» **ВЫБРАННЫЙ ОТРЫВОК**
══════════

Рубрики
Переживания Статьи

Консервативная утопия правоведа и обер-прокурора Синода К. П. Победоносцева

РI начинает новую серию материалов, посвященную критике идеи народного представительства в отечественной мысли. Тему эту мы обозначили названием знаменитой статьи виднейшего отечественного реакционера, обер-прокурора Святейшего Синода (1880–1905) Константина Победоносцева 1896 года «Великая ложь нашего времени». «Ложь нашего времени», согласно Победоносцеву, это в узком смысле слова парламентаризм, а в широком – сама идея народного суверенитета, которая вступает в неразрешимое противоречие с принципом суверенитета монарха, то есть представлением о Божественном происхождении власти самодержца.

Победоносцев был непримиримым противником народного представительства в любой форме, и именно его усилиями (при активной поддержке М. Н. Каткова) был отвергнут проект созыва Земского Собора в 1882 году. Народное представительство впервые появилось в петербургской России в 1906 году, после того, как революция вырвала у монархии конституционные уступки. В итоге, думское представительство воспринималось обеими сторонами как свидетельство их собственной временной слабости: не случайно после февраля 1917 года о Думе как будто просто забыли. Но, может быть, если бы народное представительство появилось в России в конце XIX века и в форме Земского Собора – оно сумело бы укрепить, а не разрушить доверие между властью и обществом? Или же такое представление является утопическим, а победоносцевские инвективы против «великой лжи» как раз могут считаться проявлением политического реализма? Обо всем этом мы хотим поговорить как с историками русского консерватизма, так и с политологами, способными оценить, в какой мере парламентаризм нашего времени оправдывает характеристики обер-прокурора.

══════════

» **ПРЕДСТАВЛЕННЫЙ МАТЕРИАЛ**
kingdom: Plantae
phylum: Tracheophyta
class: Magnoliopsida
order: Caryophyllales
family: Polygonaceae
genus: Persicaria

══════════

» **НАБОР ЗАДАНИЙ**
a) Верните без изменений часть отрывка о Победоносцеве, начиная со слов «РI начинает новую» и далее до слов «происхождении власти самодержца.».
b) В каком году, согласно отрывку о Победоносцеве, народное представительство впервые появилось в петербургской России?

» **ОТВЕТЫ НА ЗАДАНИЯ**
a)
РI начинает новую серию материалов, посвященную критике идеи народного представительства в отечественной мысли. Тему эту мы обозначили названием знаменитой статьи виднейшего отечественного реакционера, обер-прокурора Святейшего Синода (1880–1905) Константина Победоносцева 1896 года «Великая ложь нашего времени». «Ложь нашего времени», согласно Победоносцеву, это в узком смысле слова парламентаризм, а в широком – сама идея народного суверенитета, которая вступает в неразрешимое противоречие с принципом суверенитета монарха, то есть представлением о Божественном происхождении власти самодержца.

b) В 1906 году.